Chuck Klosterman is The Ethicist for the NYT. I am the Monday Morning Ethicist.
I received an envelope that was addressed to my home but did not include a name. I recognized the last name on the return-address label. I opened the envelope and realized it was intended for my neighbor, a woman I have known, along with her husband, for many years. The letter chronicled the dates and locations of an affair the sender claimed his wife was having with my neighbor’s husband. I regret reading the letter. Upon looking more closely at the envelope, I was able to discern my neighbor’s name (the wife) and the words “private and confidential,” but these were obscured by the postmark. It seems the sender intentionally sent the letter to my home to keep the husband from intercepting it, counting on me to deliver it to the wife.
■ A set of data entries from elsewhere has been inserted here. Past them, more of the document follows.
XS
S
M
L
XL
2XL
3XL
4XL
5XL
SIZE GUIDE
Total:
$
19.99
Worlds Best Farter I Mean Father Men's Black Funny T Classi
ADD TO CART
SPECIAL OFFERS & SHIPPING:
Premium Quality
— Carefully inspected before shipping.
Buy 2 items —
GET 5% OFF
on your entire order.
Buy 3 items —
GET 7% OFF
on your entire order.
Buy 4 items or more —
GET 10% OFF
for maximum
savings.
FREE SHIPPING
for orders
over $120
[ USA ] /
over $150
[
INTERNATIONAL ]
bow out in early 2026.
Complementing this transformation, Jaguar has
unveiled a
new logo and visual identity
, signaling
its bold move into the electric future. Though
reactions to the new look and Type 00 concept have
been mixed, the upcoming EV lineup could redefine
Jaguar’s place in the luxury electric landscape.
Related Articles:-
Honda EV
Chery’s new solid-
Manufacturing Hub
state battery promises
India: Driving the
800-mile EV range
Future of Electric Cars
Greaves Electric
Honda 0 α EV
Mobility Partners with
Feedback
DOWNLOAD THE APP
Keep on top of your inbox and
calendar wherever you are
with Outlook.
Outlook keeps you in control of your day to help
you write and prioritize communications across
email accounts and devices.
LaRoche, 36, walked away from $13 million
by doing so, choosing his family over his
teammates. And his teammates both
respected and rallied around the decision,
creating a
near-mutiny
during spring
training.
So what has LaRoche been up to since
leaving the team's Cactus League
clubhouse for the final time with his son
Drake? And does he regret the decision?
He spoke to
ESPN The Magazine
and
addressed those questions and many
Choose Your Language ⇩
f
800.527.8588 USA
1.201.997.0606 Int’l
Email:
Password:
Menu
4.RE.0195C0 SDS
Now that the envelope is open, the neighbors will know that I have read the allegations. What is my obligation: To deliver the letter or to inform the sender that this plan didn’t go as intended? NAME WITHHELD
Chuck said (in so many words): All of your options suck, but the most ethical and least sucky thing to do is give the letter to the wife, explain that you accidentally opened it and read it, apologize and stress that you don’t know if any of what the letter says is true, and wash your hands of the whole tawdry affair.
I say: Uh huh, right. “Upon looking more closely, I was able to discern my neighbor’s name, but the postmark blocked it out.” Um, suuuuuuuuuure. We’re all familiar with those postmarks the size of North Dakota, the ones that obscure the addressee’s name, aren’t we kids?
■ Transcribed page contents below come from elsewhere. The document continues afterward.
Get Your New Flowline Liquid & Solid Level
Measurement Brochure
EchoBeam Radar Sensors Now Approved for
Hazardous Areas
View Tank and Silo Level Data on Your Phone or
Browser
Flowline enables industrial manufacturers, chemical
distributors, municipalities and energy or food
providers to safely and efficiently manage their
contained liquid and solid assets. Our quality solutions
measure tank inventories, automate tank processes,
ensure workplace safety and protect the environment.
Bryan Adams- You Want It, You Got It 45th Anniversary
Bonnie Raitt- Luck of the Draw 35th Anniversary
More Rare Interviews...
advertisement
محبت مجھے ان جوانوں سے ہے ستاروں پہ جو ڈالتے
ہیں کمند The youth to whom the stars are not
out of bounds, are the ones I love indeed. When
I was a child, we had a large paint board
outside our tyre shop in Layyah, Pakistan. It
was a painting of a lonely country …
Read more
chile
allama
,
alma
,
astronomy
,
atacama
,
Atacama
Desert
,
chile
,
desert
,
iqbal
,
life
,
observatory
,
Ahem. Aren’t we kids? Kids?
OK, aside from the fact that—Liar! Liar! Pants on fire!—you knew exactly what you were doing when you opened that letter, what jumps out at me here is FREE EXTRAMARITAL SEX! This wife, your neighbor, she’s got a gimme coming. She’s got a booty score to settle, only she doesn’t know it yet. But you, you big handsome, rugged, conscientious, concerned neighbor-man, you DO know about it. And you’re going to break it to her, oh so gently.
This is easy: give her the letter, tell her you’ve always had the hots for her, point out she’s owed some guilt-free nooky, and offer yourself up for stud services.
I’ve seen this same scenario work in porn movies dozens of times. In fact, you may want to bring along a video camera.